I agree that probably only GET should be cached, and am happy to put that check in, but for the following:
- What am I missing? Should PUT/POST/PATCH/DELETE responses ever be cached?
- Technically this would be a breaking change in terms of behavior, but I cringe at making a major version bump for something this trivial, especially if this is more of a "fixing expected behavior" patch fix. Thoughts on that as well?
I don't think that PUT,PATCH,DELETE should ever be cached. POST is a gray area because the SOAP protocol uses POST for everything, although that technology is on the way out.
It could be built to ignore POST (and PUT,PATCH,DELETE) in the app.use(cache(...)) pattern, and if anyone needs post caching they could add it on the route explicitly. This seems like a good default behavior. It does sound like a "fixing expected behavior" fix to me.
+1 to @killdash9
Something I would say is that I've used GraphQL APIs where the request was submitted as a POST request but I'm not sure how common that is.
In my case I like that the POST is also being cached. So I can precache a route that never does a calculation or access database directly. So in a sense it's a route that is fed the data that it should respond with.
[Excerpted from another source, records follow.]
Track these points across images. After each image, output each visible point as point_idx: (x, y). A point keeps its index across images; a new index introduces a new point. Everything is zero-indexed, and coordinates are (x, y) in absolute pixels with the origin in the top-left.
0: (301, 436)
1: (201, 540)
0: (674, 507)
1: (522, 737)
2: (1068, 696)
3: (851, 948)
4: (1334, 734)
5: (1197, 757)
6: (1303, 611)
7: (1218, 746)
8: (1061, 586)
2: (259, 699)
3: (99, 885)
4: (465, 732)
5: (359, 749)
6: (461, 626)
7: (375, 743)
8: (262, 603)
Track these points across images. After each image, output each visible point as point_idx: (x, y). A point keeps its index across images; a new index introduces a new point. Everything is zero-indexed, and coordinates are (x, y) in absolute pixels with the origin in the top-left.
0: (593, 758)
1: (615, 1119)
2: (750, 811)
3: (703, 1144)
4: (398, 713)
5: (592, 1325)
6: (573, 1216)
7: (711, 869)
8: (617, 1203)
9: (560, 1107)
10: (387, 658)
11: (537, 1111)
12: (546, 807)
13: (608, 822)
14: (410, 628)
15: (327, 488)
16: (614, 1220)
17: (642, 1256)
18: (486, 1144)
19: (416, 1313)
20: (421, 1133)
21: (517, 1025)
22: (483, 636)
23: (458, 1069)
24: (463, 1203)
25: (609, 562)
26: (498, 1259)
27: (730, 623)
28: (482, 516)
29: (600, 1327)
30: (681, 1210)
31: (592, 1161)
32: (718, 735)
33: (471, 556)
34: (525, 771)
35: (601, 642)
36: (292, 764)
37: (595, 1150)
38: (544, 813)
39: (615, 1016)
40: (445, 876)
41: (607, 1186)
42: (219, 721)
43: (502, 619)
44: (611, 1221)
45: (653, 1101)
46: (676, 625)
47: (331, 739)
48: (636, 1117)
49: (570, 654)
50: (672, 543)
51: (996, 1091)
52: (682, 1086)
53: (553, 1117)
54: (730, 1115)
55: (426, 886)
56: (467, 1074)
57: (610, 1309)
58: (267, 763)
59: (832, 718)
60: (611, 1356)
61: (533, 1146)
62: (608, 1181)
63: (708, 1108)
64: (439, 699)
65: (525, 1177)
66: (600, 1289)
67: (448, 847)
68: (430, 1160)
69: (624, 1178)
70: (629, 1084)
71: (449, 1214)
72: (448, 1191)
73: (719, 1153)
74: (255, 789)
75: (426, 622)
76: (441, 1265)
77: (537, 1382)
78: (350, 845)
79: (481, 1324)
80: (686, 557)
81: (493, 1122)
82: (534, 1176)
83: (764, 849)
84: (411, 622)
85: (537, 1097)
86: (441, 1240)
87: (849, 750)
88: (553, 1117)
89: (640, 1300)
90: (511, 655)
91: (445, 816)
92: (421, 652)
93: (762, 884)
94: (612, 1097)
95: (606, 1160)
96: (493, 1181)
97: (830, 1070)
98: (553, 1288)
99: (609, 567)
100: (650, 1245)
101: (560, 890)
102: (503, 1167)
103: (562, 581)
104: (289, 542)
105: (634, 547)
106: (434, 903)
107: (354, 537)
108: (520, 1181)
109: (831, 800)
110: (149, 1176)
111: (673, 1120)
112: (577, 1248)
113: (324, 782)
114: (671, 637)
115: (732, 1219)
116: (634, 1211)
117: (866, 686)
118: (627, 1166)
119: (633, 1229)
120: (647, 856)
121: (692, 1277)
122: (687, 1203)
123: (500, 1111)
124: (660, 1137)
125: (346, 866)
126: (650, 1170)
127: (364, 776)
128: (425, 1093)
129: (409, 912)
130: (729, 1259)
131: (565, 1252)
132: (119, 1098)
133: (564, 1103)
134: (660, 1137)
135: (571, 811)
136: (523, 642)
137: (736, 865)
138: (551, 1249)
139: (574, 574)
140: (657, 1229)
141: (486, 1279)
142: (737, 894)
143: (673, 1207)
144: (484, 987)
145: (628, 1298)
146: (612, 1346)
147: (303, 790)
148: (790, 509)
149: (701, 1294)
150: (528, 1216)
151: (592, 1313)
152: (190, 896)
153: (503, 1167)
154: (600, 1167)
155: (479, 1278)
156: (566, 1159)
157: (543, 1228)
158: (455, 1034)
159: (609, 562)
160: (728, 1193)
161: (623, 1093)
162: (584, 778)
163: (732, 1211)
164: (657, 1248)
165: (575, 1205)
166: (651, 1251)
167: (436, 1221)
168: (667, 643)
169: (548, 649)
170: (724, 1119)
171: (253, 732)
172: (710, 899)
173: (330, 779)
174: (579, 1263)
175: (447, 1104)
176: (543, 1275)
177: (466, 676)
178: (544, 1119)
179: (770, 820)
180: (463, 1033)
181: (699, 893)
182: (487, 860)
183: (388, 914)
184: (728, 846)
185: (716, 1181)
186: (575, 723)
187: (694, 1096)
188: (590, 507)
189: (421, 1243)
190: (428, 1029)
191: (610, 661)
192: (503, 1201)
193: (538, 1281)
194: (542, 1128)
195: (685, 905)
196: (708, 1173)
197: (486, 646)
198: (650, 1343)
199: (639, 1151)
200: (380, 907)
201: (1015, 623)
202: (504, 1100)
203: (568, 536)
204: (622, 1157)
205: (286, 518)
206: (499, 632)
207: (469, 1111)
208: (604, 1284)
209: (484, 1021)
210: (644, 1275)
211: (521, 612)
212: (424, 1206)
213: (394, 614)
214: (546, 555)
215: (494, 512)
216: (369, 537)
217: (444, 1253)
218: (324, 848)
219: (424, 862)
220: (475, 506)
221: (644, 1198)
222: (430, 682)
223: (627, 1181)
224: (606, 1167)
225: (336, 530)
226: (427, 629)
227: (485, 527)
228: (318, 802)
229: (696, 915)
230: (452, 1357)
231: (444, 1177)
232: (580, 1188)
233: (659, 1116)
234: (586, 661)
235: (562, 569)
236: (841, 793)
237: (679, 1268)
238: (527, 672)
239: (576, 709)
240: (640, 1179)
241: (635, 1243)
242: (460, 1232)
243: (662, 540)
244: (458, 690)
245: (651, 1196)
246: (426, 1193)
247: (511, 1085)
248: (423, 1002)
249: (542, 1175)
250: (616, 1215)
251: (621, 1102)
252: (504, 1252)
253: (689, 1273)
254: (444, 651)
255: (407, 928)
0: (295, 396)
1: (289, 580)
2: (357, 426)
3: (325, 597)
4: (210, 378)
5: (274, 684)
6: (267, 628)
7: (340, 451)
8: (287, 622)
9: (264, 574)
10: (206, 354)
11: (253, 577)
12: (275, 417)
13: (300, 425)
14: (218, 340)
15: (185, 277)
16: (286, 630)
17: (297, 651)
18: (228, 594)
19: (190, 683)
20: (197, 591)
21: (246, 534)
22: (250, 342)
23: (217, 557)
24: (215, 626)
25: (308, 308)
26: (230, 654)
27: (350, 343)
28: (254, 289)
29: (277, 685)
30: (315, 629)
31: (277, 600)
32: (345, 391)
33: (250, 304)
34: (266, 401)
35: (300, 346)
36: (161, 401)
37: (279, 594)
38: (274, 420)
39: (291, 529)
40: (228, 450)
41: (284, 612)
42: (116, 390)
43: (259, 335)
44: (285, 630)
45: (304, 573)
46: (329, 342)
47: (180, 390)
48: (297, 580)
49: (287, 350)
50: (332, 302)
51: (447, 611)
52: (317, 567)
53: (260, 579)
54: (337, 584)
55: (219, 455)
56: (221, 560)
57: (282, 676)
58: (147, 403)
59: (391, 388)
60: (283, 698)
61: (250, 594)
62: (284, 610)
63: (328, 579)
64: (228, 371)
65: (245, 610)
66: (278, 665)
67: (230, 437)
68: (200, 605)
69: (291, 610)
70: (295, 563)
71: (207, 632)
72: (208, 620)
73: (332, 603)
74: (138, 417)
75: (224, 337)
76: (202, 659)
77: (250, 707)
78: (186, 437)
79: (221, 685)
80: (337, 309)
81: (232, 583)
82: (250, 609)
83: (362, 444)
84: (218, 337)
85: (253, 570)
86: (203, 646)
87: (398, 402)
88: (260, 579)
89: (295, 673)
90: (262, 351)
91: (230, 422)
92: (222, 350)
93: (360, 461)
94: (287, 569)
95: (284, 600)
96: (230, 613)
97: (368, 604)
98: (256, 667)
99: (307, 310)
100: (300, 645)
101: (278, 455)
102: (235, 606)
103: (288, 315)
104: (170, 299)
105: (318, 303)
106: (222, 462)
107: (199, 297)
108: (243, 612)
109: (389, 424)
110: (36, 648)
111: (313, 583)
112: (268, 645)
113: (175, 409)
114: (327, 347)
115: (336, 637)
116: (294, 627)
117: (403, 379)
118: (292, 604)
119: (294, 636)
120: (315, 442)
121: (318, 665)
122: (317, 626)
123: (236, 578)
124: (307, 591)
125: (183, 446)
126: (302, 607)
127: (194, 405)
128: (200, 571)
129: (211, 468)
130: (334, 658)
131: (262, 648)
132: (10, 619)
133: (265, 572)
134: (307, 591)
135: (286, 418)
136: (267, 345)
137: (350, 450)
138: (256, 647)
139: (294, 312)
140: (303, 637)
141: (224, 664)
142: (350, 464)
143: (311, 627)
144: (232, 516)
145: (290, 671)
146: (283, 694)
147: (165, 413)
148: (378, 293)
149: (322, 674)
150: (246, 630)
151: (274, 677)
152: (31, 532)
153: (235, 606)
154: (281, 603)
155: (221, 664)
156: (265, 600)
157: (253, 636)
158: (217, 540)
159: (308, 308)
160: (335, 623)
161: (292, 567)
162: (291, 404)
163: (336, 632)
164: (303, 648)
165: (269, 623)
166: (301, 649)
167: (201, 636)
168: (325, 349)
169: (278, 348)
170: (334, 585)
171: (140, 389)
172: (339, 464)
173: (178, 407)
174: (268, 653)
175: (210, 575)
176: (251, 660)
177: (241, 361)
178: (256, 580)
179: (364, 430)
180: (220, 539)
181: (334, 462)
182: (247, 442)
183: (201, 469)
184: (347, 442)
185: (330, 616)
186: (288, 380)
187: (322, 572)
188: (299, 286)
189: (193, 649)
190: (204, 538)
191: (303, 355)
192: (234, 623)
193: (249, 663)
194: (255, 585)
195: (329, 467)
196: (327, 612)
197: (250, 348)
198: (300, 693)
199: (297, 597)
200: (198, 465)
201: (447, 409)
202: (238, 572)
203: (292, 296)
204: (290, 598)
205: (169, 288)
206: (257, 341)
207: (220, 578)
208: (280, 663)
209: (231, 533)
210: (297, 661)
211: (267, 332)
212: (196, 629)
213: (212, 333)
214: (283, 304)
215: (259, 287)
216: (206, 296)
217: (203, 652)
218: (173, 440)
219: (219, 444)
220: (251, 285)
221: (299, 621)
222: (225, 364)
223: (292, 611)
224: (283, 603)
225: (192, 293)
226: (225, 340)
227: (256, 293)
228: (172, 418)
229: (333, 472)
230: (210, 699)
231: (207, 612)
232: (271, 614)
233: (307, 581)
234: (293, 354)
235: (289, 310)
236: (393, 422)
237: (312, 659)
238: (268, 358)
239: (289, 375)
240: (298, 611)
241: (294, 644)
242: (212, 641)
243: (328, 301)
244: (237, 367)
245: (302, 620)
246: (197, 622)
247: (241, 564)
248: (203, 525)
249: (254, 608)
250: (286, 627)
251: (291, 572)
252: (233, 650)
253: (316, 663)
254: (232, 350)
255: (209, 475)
And how the data is fetched and processed is done somewhere else, hidden from the api accessed on the forntend
Here is an example of my experience with this:
I have some trigger that posts to /api/:someParam
The frontend has no way to reach this trigger or its functionality
// doCache: only on status=200
// this api is accessed from the frontend
app.use('/api/:someParam', doCache, (req: Request, res: Response, next: NextFunction) => {
const { method, body } = req;
// Reply with body on POST to cache the response
// On the next GET request the response will be the cached response from the POST
if (method === 'POST') {
res.json(body);
} else {
res.status(404).json(null);
}
});
Not sure it's really an issue, just apply the cache middleware to the method functions (ie. app.post) and not the route ones (app.use) you dont have to explicitly handle 404s etc then express will do it.